I know that with a point in 3D you would find ρ,θ,φ - for a plane like z = 9 how would I write ρ?
I'm guessing that θ might be 2π, but I'm lost as to how to find ρ and φ for a plane instead of a point.
Thanks!
I hope you understand that what you will get is not specific values of the coordinates (as for a point), but an equation in the three coordinates. Romsek gave you the full answer in the case of the plane z=9. In particular, θ does not have one value; it can have any value, and then ρ is a function of that. Moreover, φ is not present in his equation at all; it can have any value independent of the other coordinates.

You can do something similar for y=3, but then all three coordinates are involved.

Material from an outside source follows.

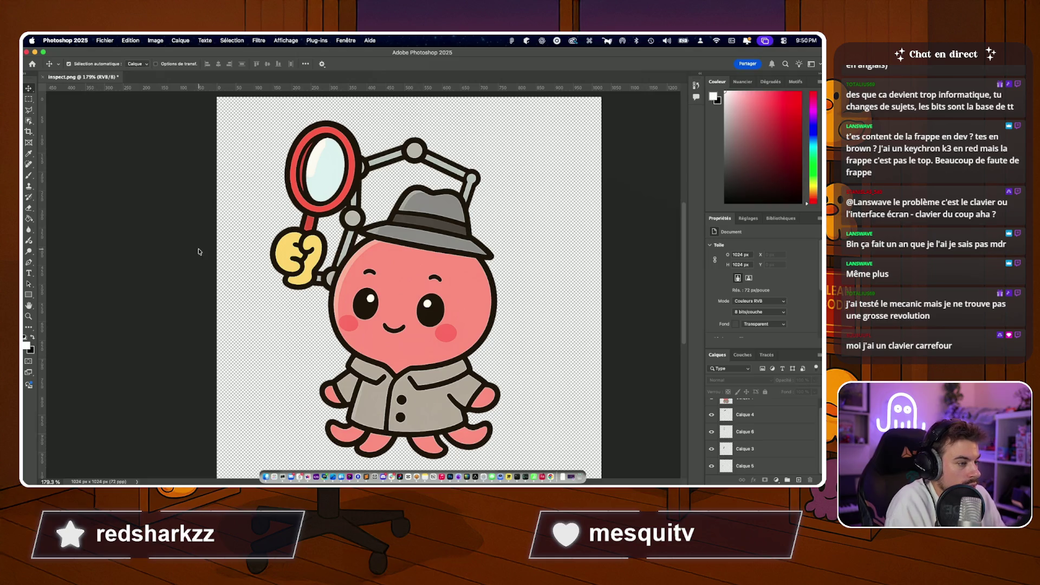
pyautogui.scroll(-2, 203, 252)
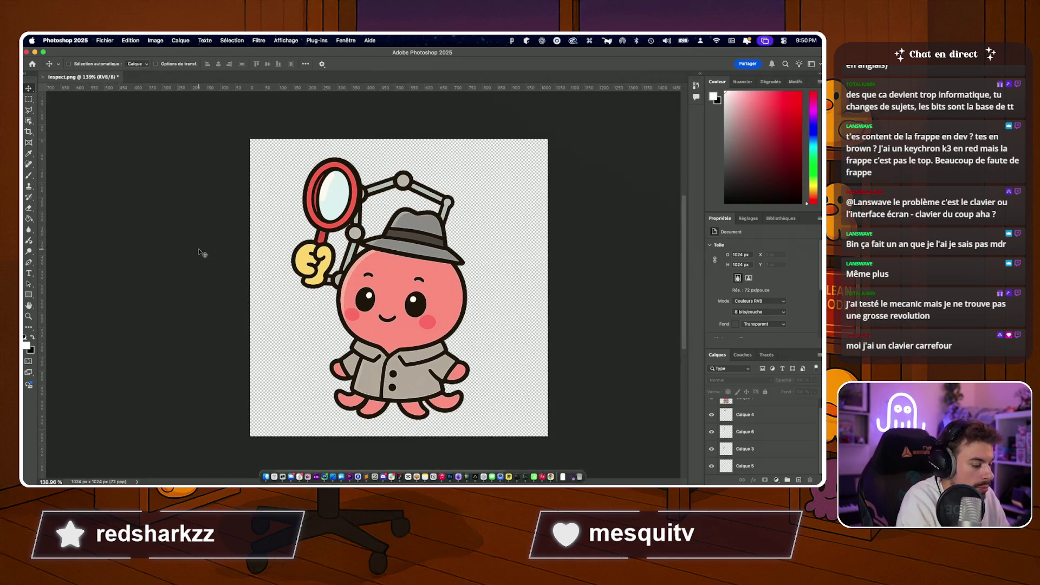
pyautogui.press('super+e')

But beware: not all sources define the coordinates in the same way, so it's possible that your θ and φ are swapped or otherwise modified from Romsek's version. Check for the conversion formulas as given in your own textbook!
 

Romsek

Full Member
Joined
Nov 16, 2013
Messages
251
If you have some subset of \(\displaystyle \mathbb{R}^3\) specified by an equation in cartesian coordinates you can always
just substitute in the appropriate expressions in spherical coordinates.

\(\displaystyle x=\rho \sin(\theta)\cos(\phi),~y=\rho \sin(\theta)\sin(\phi),~z=\rho \sin(\theta)\)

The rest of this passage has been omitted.